Reproduce in full, without any alteration, the forum thread below about the missing binkw32.dll file in Age of Conan.

--- start of SUPPLIED PASSAGE ---

# Age Of Conan Missing binkw32.dll



## TheTroop (May 22, 2008)

I have windows vista and when i try to play conan i get an error message stating that i am missing binkw32.dll. Please help


----------



## koala (Mar 27, 2005)

Hi, welcome to TSF

What's the exact error message?

binkw32.dll is related to the Bink video codec. It should have been installed by the game, although pirate copies often leave out this file. Are you using the retail game CD or a backup?

Try reinstalling, then reboot.


----------



## dragonesse (May 23, 2008)

i just bought conan too, and I'm having the same problems.


----------



## Feo (May 28, 2008)

I tied reinstalling and rebooting, moving the binkw32 file around... still doesn't work
the game works fine on XP
vista must be cursed or something 

oh and i bought the gave on the 25th installed it on my pc (vista) and on my brother's pc (XP), it works perfectly on his pc but not mine :sigh:


----------



## Jack.Sparrow (Jan 22, 2007)

--- end of SUPPLIED PASSAGE ---
--- start of GIVEN INFORMATION ---

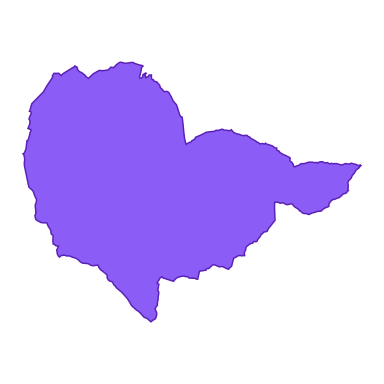 the district of Campani, Bihor, Romania
{"feature_id": "2599482B94404645511212", "entity_name": "Campani", "entity_type": "district", "adm_level": 2, "iso_a3": "ROU", "parent_name": "Romania", "parent_adm1": "Bihor", "projection": "albers", "projection_center": [22.559, 46.517], "detail": "fine", "context": "isolated", "style": "filled", "palette": "violet", "viewbox_px": 384, "rotation_deg": 0, "n_neighbors": 0, "source": "geoboundaries", "source_scale": "gbopen_adm2", "svg_char_len": 5908}
<svg xmlns="http://www.w3.org/2000/svg" viewBox="0 0 384 384"><path d="M150.9,321.8L151.5,321.5L152.3,320.6L155.2,318.9L156.0,317.5L156.5,315.5L156.7,314.2L156.7,313.0L156.3,311.5L155.6,310.6L155.6,309.9L155.0,308.8L155.2,308.2L155.6,307.9L156.2,306.8L157.4,305.3L157.3,304.2L157.5,302.7L157.5,301.4L157.9,300.7L158.1,298.9L158.1,297.1L158.7,294.0L158.7,291.8L157.6,289.9L157.6,289.6L158.2,288.5L158.2,287.8L158.9,284.3L157.0,283.0L157.7,282.1L158.4,280.8L158.8,280.4L159.8,278.3L160.7,277.5L161.2,277.3L161.8,276.7L162.9,277.9L173.5,281.3L173.5,280.8L174.7,279.9L175.5,279.0L177.3,277.5L178.4,277.3L179.1,276.9L182.9,276.1L184.0,276.1L186.1,276.8L186.8,276.4L187.3,276.5L188.9,277.9L189.5,278.1L190.1,278.2L190.8,278.0L191.5,278.1L192.2,278.0L192.9,278.3L194.4,278.1L196.4,279.1L197.7,279.2L199.5,271.2L205.1,270.3L206.2,270.0L206.2,269.2L206.5,268.9L207.1,268.6L208.9,268.5L210.3,267.0L211.1,266.5L212.2,265.2L213.0,264.9L214.9,264.9L219.1,266.8L222.4,266.5L226.0,268.3L227.7,269.0L228.7,269.2L228.8,268.3L229.9,267.8L231.6,266.2L233.6,258.3L235.7,257.3L238.1,255.7L239.1,255.7L239.9,255.4L241.9,255.9L243.3,255.4L244.3,255.8L244.6,255.6L244.4,252.9L244.5,252.1L245.5,250.3L246.0,247.8L246.3,246.9L247.6,245.7L248.0,245.5L248.5,244.9L249.1,244.6L250.2,243.8L253.0,242.9L253.5,241.7L254.2,241.4L255.4,241.7L256.0,241.7L257.0,241.3L257.6,239.7L258.6,238.5L258.8,238.0L259.6,237.4L260.2,236.5L260.4,236.0L261.5,234.0L262.4,233.8L263.2,232.8L263.3,232.5L263.8,232.1L266.8,231.5L267.4,231.0L267.8,229.6L268.2,229.0L268.6,228.5L268.7,228.2L275.0,220.4L274.5,206.9L274.7,202.2L276.6,202.1L278.9,202.6L280.2,203.2L283.2,202.8L285.0,203.9L286.9,204.7L288.1,204.6L291.2,203.7L292.4,204.3L294.5,206.8L298.3,209.1L299.5,210.8L300.3,211.0L302.1,212.6L302.9,213.2L304.2,213.5L306.7,213.7L308.6,214.5L309.7,214.3L311.7,213.1L315.0,212.3L317.4,211.4L321.1,211.1L323.1,209.2L324.9,208.0L327.8,206.9L328.9,206.2L328.8,204.6L329.1,203.5L330.0,202.4L330.2,201.8L331.8,200.3L333.4,199.3L334.5,199.4L337.4,198.1L339.1,197.7L341.0,196.1L342.8,194.2L346.3,193.0L346.7,192.6L346.9,192.0L347.5,191.2L348.0,190.9L348.4,190.3L347.8,189.7L348.1,188.5L348.0,187.6L348.2,186.6L348.2,185.0L347.8,183.3L348.4,181.0L351.2,178.1L352.2,175.6L354.1,173.4L356.3,169.8L359.1,167.8L360.0,166.4L361.0,165.5L360.1,164.9L359.1,165.5L358.3,165.6L355.9,164.3L352.8,163.8L351.7,163.2L349.1,164.0L347.3,164.0L346.0,163.5L344.4,163.9L343.4,164.5L341.0,164.9L336.6,163.6L332.4,163.7L331.5,163.3L329.6,163.9L327.5,162.6L325.0,163.0L322.5,161.7L320.1,161.8L319.2,162.1L318.2,163.0L317.5,163.0L317.0,162.4L315.1,162.7L312.2,162.2L309.4,162.1L307.3,162.6L305.1,163.4L303.5,163.7L301.1,163.6L299.0,165.2L296.3,166.0L295.1,166.8L293.8,166.5L293.1,164.1L292.2,162.8L290.9,161.5L290.0,160.9L289.8,160.0L290.3,158.3L289.4,157.3L286.9,156.2L285.6,155.3L284.2,155.0L280.8,153.0L280.0,152.9L279.3,151.3L278.8,151.0L276.9,150.4L276.7,148.0L275.2,148.0L272.1,145.8L266.5,144.0L265.4,143.2L264.5,144.1L262.4,143.5L260.0,143.9L258.5,142.7L256.8,141.9L255.5,140.8L254.0,140.2L252.9,139.4L250.6,138.3L249.8,137.1L248.2,136.5L247.0,135.4L245.4,135.3L244.7,135.7L243.5,135.4L242.8,135.5L242.0,135.4L239.0,134.2L236.8,133.9L233.6,132.5L231.3,129.7L229.8,130.8L226.5,130.2L224.7,130.2L223.6,129.9L222.5,129.2L221.0,129.5L218.4,130.4L216.3,130.3L215.3,130.6L214.7,131.3L209.3,131.8L205.8,132.4L204.0,133.5L200.0,135.4L195.7,137.2L195.2,138.3L193.8,139.9L192.1,140.5L190.9,142.1L189.2,142.5L186.0,144.3L184.7,139.1L183.8,132.5L183.0,123.7L182.1,117.0L181.1,116.8L180.4,116.1L179.9,115.4L176.5,104.8L173.7,101.7L172.8,100.2L171.2,96.6L169.8,94.4L169.4,93.4L168.4,92.2L167.5,91.6L166.3,91.4L164.7,91.6L163.4,91.3L162.9,90.0L160.1,87.3L160.1,86.7L159.7,85.3L156.8,81.9L154.0,81.1L153.4,79.7L152.0,79.6L151.4,77.6L151.4,74.9L149.0,75.1L148.2,76.4L146.1,77.7L145.5,77.5L145.7,76.5L145.3,75.7L144.8,75.4L145.0,74.9L146.2,73.3L145.7,73.0L143.5,74.3L142.7,75.1L142.8,76.3L142.3,77.5L140.5,78.2L139.9,78.1L139.4,77.3L140.5,73.4L141.6,67.4L143.0,66.1L142.1,65.5L139.1,64.9L134.7,63.4L132.6,62.4L130.8,62.5L128.3,63.0L125.2,63.3L120.9,62.2L120.1,62.3L118.9,62.8L116.3,64.8L114.0,67.3L112.9,67.6L111.5,67.2L110.9,67.2L108.6,69.5L108.2,69.8L104.8,70.5L102.4,70.7L100.1,70.4L99.0,70.6L97.6,71.3L93.3,73.8L89.0,77.8L88.6,78.4L86.7,77.3L85.0,75.2L84.1,74.4L83.4,74.1L82.7,73.4L81.8,72.7L79.6,71.7L78.2,70.5L77.3,69.0L77.4,68.8L77.4,68.1L76.8,67.0L74.9,65.9L74.1,66.9L73.8,67.5L73.3,67.3L63.9,73.1L62.3,74.4L61.2,75.6L58.8,73.3L56.0,73.4L54.0,73.3L52.4,75.8L52.6,77.3L46.6,86.3L43.4,91.9L33.5,101.9L31.7,103.9L30.0,110.0L29.4,111.3L31.0,111.9L31.3,113.4L30.1,115.8L29.0,118.8L29.2,119.6L29.9,120.3L29.9,123.2L29.7,124.0L28.4,127.5L27.9,128.4L28.6,128.9L30.1,129.3L31.2,130.0L30.8,131.0L30.0,132.7L29.6,135.0L28.8,137.9L28.2,139.5L27.7,140.7L27.0,140.7L26.5,144.6L26.1,148.1L25.4,150.6L23.8,153.7L23.0,153.9L23.9,155.0L24.5,157.6L24.7,159.3L24.6,160.7L24.3,162.5L24.4,165.7L28.5,185.4L29.1,187.4L32.9,190.8L34.0,193.6L34.5,195.2L35.2,196.6L35.5,197.5L36.4,199.0L36.5,200.5L36.2,202.8L35.4,204.2L35.2,206.4L35.6,209.2L35.9,213.4L34.9,215.5L35.7,219.3L37.4,220.7L40.9,222.5L43.0,222.8L46.7,222.9L47.4,224.3L47.9,225.6L50.8,230.4L51.0,233.0L51.5,234.4L53.1,235.3L52.9,241.5L53.2,244.0L54.9,244.8L55.9,245.8L58.4,246.1L57.1,249.5L56.7,249.8L57.1,252.1L57.2,253.5L58.2,255.8L59.0,256.7L59.6,257.1L60.4,256.1L62.1,255.3L65.2,255.3L66.0,255.8L70.0,256.1L72.5,257.3L75.5,258.0L78.2,259.7L80.0,261.6L82.0,262.9L82.9,263.2L86.8,263.5L88.4,263.8L91.6,265.6L93.6,265.7L97.5,265.1L98.2,265.3L98.6,266.7L99.1,267.8L100.4,269.6L105.4,273.4L107.1,275.2L107.3,276.5L107.1,277.4L107.1,277.9L108.2,279.8L109.8,281.2L110.7,281.2L111.4,281.4L112.2,282.0L112.6,282.4L114.1,285.2L115.1,285.8L116.3,287.7L122.0,292.5L127.3,298.5L129.6,302.1L130.9,304.6L131.8,305.9L136.4,310.0L138.4,311.3L139.9,312.6L142.9,315.9L143.5,316.8L144.6,317.5L146.9,318.3L150.9,321.8Z" fill="#8b5cf6" stroke="#5b21b6" stroke-width="1.5"/></svg>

--- end of GIVEN INFORMATION ---

> THE SOLUTION
# Age Of Conan Missing binkw32.dll



## TheTroop (May 22, 2008)

I have windows vista and when i try to play conan i get an error message stating that i am missing binkw32.dll. Please help


----------



## koala (Mar 27, 2005)

Hi, welcome to TSF

What's the exact error message?

binkw32.dll is related to the Bink video codec. It should have been installed by the game, although pirate copies often leave out this file. Are you using the retail game CD or a backup?

Try reinstalling, then reboot.


----------



## dragonesse (May 23, 2008)

i just bought conan too, and I'm having the same problems.


----------



## Feo (May 28, 2008)

I tied reinstalling and rebooting, moving the binkw32 file around... still doesn't work
the game works fine on XP
vista must be cursed or something 

oh and i bought the gave on the 25th installed it on my pc (vista) and on my brother's pc (XP), it works perfectly on his pc but not mine :sigh:


----------



## Jack.Sparrow (Jan 22, 2007)